Professor François Tanguay-Renaud has been Director of York’s Jack & Mae Nathanson Centre on Transnational Human Rights, Crime and Security since 2012 (a position he shares with Professor Heidi Matthews since July 2018). He is also one of the founders and first Director of York’s Juris Doctor/Master of Arts (JD/MA) combined program in law and philosophy, the founder and main administrator of the Ontario Legal Philosophy Partnership (OLPP) and a former Associate Dean Research, Graduate Studies, and Institutional Relations.
Professor Tanguay-Renaud holds degrees in both civil and common law from McGill University, where he was both a Loran Scholar and a Greville-Smith Scholar. He also studied at the National University of Singapore, and completed his graduate work (BCL, MPhil, DPhil) at the University of Oxford, where he was in turn a Rhodes Scholar, holder of the Studentship of the Centre for Ethics and Philosophy of Law, as well as doctoral fellow of the Fonds québécois de la recherche sur la société et la culture (FQRSC) and of the Social Sciences and Humanities Research Council of Canada (SSHRC).

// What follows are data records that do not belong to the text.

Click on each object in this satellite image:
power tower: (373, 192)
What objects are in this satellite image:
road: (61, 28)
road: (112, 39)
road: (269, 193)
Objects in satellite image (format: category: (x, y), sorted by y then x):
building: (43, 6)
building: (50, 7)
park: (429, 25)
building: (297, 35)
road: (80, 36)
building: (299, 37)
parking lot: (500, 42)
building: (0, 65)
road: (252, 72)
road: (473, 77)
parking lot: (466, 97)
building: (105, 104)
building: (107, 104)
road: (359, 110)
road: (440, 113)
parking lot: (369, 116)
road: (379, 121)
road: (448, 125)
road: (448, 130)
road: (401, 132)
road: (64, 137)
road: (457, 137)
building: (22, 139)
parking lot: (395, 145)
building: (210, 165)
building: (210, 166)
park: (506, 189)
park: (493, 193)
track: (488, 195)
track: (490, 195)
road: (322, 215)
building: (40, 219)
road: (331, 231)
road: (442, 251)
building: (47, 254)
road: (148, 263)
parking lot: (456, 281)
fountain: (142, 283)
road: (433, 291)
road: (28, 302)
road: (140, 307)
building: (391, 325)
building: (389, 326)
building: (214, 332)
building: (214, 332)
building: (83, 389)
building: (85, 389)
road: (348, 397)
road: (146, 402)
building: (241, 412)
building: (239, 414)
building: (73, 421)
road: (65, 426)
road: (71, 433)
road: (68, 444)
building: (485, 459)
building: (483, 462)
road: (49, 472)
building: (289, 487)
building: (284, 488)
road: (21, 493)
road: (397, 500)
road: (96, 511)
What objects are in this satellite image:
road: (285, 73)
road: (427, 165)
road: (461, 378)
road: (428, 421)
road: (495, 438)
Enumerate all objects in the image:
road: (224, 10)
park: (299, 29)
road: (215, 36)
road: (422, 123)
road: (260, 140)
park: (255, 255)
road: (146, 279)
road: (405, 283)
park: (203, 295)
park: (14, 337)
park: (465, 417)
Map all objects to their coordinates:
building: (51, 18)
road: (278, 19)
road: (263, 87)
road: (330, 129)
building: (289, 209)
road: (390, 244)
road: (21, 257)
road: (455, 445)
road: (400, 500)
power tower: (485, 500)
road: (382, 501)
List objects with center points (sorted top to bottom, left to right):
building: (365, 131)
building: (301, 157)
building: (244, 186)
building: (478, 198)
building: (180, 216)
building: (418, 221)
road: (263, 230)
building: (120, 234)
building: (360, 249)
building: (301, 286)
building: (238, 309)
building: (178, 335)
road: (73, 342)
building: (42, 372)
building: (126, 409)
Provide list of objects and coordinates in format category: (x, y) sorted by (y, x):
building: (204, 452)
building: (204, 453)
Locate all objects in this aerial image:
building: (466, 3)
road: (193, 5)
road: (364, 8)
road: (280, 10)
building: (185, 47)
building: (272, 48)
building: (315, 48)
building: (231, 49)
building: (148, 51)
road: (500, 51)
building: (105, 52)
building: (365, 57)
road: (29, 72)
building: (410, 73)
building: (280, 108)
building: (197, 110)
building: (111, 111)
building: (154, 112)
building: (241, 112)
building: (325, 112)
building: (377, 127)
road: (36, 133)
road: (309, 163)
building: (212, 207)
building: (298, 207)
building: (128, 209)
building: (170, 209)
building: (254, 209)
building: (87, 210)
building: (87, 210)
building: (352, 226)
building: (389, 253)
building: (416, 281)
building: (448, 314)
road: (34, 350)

Prior to joining Osgoode, Professor Tanguay-Renaud was a Lecturer in Law at Corpus Christi College, University of Oxford. He also served as a law clerk to Justice Marie Deschamps of the Supreme Court of Canada, and worked with the Asian Forum for Human Rights and Development and the Asian Network for Free Elections in Thailand, as well as with the Human Rights Commission of Pakistan. Since starting at Osgoode, he has held Visiting Professor appointments at the University of Minnesota Law School (Robina Institute for Criminal Law and Criminal Justice), the University of Oxford (H.L.A. Hart Fellow), the National University of Singapore, the University of Toronto Centre for Ethics and Faculty of Law, Massey College, and the National Law School of India University (NLSIU). He currently also holds an appointment as Adjunct Associate Professor in the Department of Philosophy of McMaster University.
Professor Tanguay-Renaud started his association with Osgoode in 2006 when he came as a visiting scholar to help redesign the mandate of the Nathanson Centre. He served as Associate Director of the Centre in 2008-2010, Acting Director in 2010-2012, and has been full-time Director ever since (with a hiatus in 2017-2018 for a sabbatical leave).
His current academic interests span a wide range of subject areas — but notably, criminal law, criminal procedure, constitutional law, emergency law, and public international law — viewed mostly through the lens of analytical legal theory. He is editor (with James Stribopoulos) of a collection entitled Rethinking Criminal Law Theory: New Canadian Perspectives in the Philosophy of Domestic, Transnational, and International Criminal Law (Hart Publishing, 2012), and has published articles in leading journals such as Ethics, Legal Theory, Res Publica, Law and Philosophy, and Criminal Law and Philosophy as well as in many leading edited collections.
Professor Tanguay-Renaud regularly teaches courses on criminal law, criminal procedure, the philosophical foundations of criminal law, jurisprudence, and the rule of law. He was the recipient of the Osgoode Hall Law School Teaching Award in 2017, and of the Osgoode Hall Law School Faculty Service Award in 2020.
Research Interests: Theory of criminal law, criminal procedure, public law, international law, and associated areas of political and moral philosophy; artificial intelligence and the law (with a focus on criminal law); emergencies and the law; jurisprudence; the rule of law; collective, corporate, and state responsibility; war ethics; Canadian, American and South Asian constitutional law and politics.
Graduate Research Supervision (LLM, PhD): Professor Tanguay-Renaud is broadly interested in supervising analytical philosophical research on criminal law and procedure, constitutional law, administrative law, and international law. He is especially interested in research that investigates these fields through the lens of moral and political philosophy. In terms of specific issues, his current interests relate to issues of collective and corporate responsibility, accountability of state actors through the criminal process and otherwise, policing and prosecution, justice, rule of law, emergencies, and liability in war.
Professor Tanguay-Renaud is willing to read preliminary proposals from strong students in the areas of interest listed, and comment on interest in supervision prior to submission of an official application.